The gray lines in Figure 9 are the ground response spectrums at different intensities with a consideration of soil anisotropy. The upper and lower bounds of the gray area are the 16th to 84th percentil, respectively, showing the region with a probability range of 16% to 84% for the occurrence of seismic events. Red line represents the average of the response spectrum curve. Using the shape function given in Equation (13), the 5% damped design response spectrum for the Yangshan Port is calibrated as the blue line.

In addition, based on the same process, the design response spectrum for the isotropic site is calibrated as the green line, of which plateau value ($\beta$) is 2.55, the characteristic period ($T_g$) is 0.92s, and the attenuation index ($\chi$) is 0.69.

Compared with the isotropic one, the anisotropic one has a higher design response spectrum, with a plateau value ($\beta$) of 2.97, a characteristic period ($T_g$) of 0.92s, and an attenuation index ($\chi$) of 0.50. After accounting for anisotropy, the plateau value ($\beta$) of the standard design response spectrum increased by 16.47%. Therefore, when using the isotropic design response spectrum for the seismic design of structures at Shanghai Yangshan port, it may lead to dangerous results.

5. Conclusions

This study establishes a model for analyzing the dynamic behavior of anisotropic soil layers with equivalent linear viscoelasticity. The effects of different anisotropy values of three typical seismic waves on site ground motions are investigated. It is found that the anisotropy ratios for the shear modulus (${AR}_G$) has a promoting effect on the peak ground acceleration (PGA), while the anisotropic ratio of undrained Young's modulus(${AR}_E$) has an inhibitory effect on peak ground acceleration (PGA) in the site earthquake response problem. The impact of anisotropy on the ground motion of the site becomes more significant when seismic waves have the dominant frequencies closer to the fundamental frequencies of sites.

The study futher takes the Yangshan Port site as an example to calibrated the seismic motion parameters of the Yangshan Port soil layer based on cyclic triaxial tests and resonant column tests, and studied the seismic motion characteristics of the anisotropic site of Yangshan Port.

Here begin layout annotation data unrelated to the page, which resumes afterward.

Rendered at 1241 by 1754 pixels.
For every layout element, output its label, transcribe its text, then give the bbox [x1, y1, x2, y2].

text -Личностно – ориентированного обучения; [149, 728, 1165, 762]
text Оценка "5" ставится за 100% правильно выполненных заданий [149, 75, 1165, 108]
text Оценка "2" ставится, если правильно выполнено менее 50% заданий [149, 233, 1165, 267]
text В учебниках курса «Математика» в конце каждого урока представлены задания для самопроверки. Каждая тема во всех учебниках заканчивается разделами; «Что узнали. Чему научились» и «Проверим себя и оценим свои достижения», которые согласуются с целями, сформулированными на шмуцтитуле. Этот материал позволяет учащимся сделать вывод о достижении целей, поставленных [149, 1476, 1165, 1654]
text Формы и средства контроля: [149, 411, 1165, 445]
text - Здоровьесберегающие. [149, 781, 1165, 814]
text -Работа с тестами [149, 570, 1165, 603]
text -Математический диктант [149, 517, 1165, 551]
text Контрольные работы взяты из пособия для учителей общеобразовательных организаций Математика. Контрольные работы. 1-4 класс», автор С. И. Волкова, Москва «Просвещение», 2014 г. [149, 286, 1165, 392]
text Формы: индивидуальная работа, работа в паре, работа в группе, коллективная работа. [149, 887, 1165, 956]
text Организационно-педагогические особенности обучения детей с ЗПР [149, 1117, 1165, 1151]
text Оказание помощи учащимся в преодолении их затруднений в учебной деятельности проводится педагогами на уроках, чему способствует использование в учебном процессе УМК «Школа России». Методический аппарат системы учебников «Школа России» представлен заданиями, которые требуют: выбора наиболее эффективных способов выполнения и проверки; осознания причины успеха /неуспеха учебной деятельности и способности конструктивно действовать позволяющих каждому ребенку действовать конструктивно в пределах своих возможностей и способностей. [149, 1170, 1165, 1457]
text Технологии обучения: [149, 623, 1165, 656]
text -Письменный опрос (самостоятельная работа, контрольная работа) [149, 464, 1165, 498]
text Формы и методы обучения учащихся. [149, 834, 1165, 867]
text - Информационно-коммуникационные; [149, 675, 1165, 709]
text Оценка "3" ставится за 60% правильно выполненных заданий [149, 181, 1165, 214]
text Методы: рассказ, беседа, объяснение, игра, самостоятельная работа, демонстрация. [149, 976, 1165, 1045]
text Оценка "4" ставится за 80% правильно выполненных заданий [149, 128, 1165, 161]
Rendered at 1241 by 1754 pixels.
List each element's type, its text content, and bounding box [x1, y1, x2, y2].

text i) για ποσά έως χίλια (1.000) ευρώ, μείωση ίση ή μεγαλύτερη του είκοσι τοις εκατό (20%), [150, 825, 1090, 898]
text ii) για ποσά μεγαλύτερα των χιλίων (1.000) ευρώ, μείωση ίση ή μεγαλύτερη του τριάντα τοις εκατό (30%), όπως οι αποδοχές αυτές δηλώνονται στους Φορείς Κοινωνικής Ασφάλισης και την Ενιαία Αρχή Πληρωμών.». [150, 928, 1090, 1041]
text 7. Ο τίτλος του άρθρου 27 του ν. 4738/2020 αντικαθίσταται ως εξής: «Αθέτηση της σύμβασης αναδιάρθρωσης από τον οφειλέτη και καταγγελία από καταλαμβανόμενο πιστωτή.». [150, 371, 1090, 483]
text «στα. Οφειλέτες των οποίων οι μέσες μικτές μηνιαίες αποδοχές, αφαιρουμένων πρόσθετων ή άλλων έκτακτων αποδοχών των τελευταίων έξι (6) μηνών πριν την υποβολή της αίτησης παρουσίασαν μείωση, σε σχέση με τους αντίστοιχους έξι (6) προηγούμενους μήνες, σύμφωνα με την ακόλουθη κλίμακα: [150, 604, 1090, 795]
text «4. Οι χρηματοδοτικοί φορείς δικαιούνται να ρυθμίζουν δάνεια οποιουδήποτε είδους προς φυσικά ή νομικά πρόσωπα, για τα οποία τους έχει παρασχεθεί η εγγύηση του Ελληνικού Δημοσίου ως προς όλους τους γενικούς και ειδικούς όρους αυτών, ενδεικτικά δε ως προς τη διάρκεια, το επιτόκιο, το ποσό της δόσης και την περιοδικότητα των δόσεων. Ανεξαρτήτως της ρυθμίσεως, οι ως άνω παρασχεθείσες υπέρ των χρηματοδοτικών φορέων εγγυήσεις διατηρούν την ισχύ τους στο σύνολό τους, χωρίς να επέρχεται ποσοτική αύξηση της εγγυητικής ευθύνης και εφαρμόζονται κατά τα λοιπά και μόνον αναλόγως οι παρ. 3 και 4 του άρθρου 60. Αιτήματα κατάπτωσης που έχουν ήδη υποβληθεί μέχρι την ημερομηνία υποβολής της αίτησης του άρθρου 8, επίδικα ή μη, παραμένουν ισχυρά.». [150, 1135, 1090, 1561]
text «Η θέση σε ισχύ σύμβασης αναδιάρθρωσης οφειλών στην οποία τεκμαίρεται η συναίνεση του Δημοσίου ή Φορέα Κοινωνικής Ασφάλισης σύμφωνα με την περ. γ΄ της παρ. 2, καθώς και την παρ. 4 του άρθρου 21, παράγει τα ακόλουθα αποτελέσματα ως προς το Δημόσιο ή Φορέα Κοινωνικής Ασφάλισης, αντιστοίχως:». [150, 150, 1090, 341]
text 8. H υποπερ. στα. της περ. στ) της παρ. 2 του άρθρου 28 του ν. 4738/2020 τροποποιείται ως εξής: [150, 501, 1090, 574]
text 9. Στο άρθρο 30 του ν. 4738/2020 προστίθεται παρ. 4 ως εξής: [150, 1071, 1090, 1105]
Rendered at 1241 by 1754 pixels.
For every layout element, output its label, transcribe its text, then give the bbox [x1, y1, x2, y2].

It is found that the consideration of site anisotropy leads to significant increases in both the peak ground acceleration (PGA) and the peak of ground acceleration spectrum for the Yangshan Port site. The design response spectrum calibrated for an anisotropic site is higher than the design response spectrum calibrated for an isotropic site. When conducting seismic design of buildings, the design response spectrum obtained by using isotropic site ground motion response calibration may be more dangerous.